**ASSIGNED TASK:** Select, from the material below, each line with "color" in it.
-- PROVIDED ENTRIES follows --
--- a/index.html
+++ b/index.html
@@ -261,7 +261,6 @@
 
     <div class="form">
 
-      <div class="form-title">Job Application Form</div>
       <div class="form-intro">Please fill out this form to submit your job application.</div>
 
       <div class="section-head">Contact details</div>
-- PROVIDED ENTRIES concluded --
-- PROVIDED ENTRIES follows --
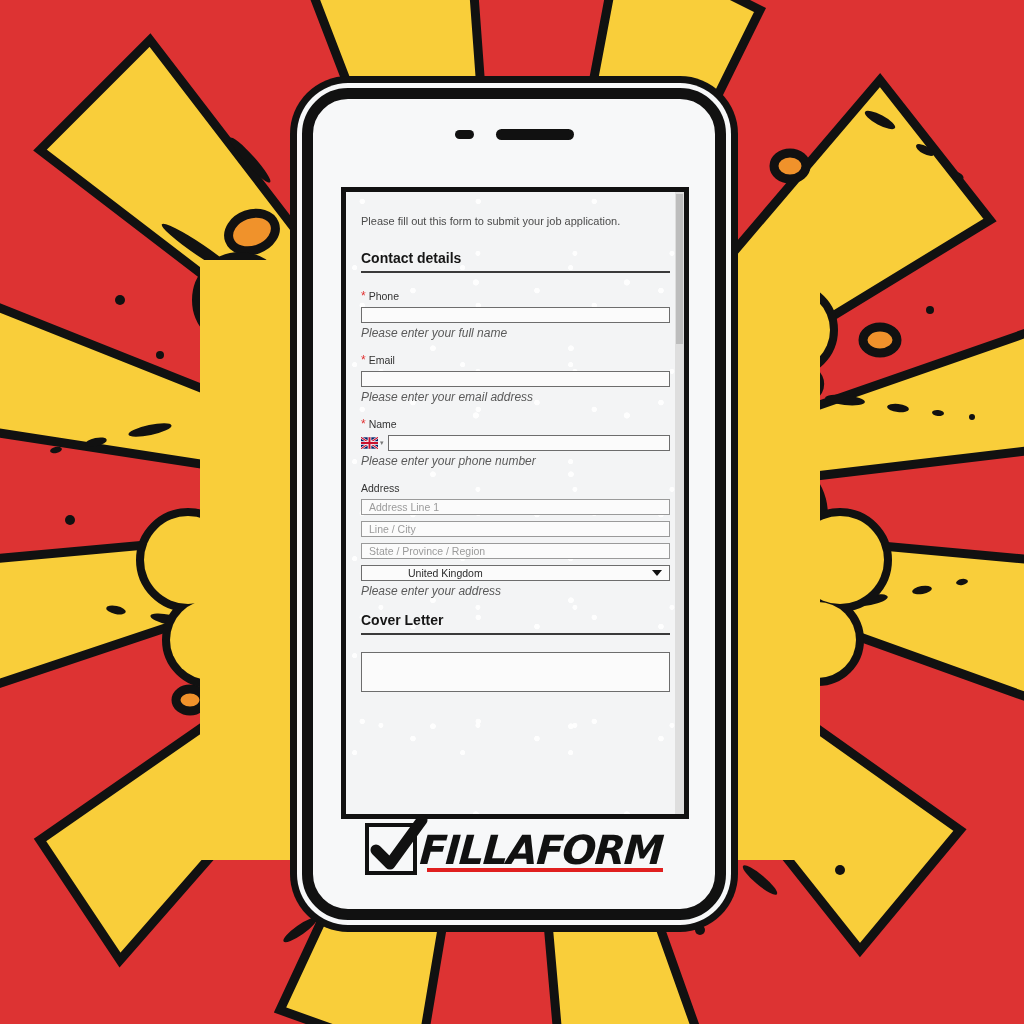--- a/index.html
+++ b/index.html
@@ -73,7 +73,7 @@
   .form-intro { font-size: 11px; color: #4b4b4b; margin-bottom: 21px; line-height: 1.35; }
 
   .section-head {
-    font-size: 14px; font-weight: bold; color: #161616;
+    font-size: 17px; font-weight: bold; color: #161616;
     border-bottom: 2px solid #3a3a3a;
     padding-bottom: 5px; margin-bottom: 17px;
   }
-- PROVIDED ENTRIES concluded --
**RESPONSE:**
   .form-intro { font-size: 11px; color: #4b4b4b; margin-bottom: 21px; line-height: 1.35; }
-    font-size: 14px; font-weight: bold; color: #161616;
+    font-size: 17px; font-weight: bold; color: #161616;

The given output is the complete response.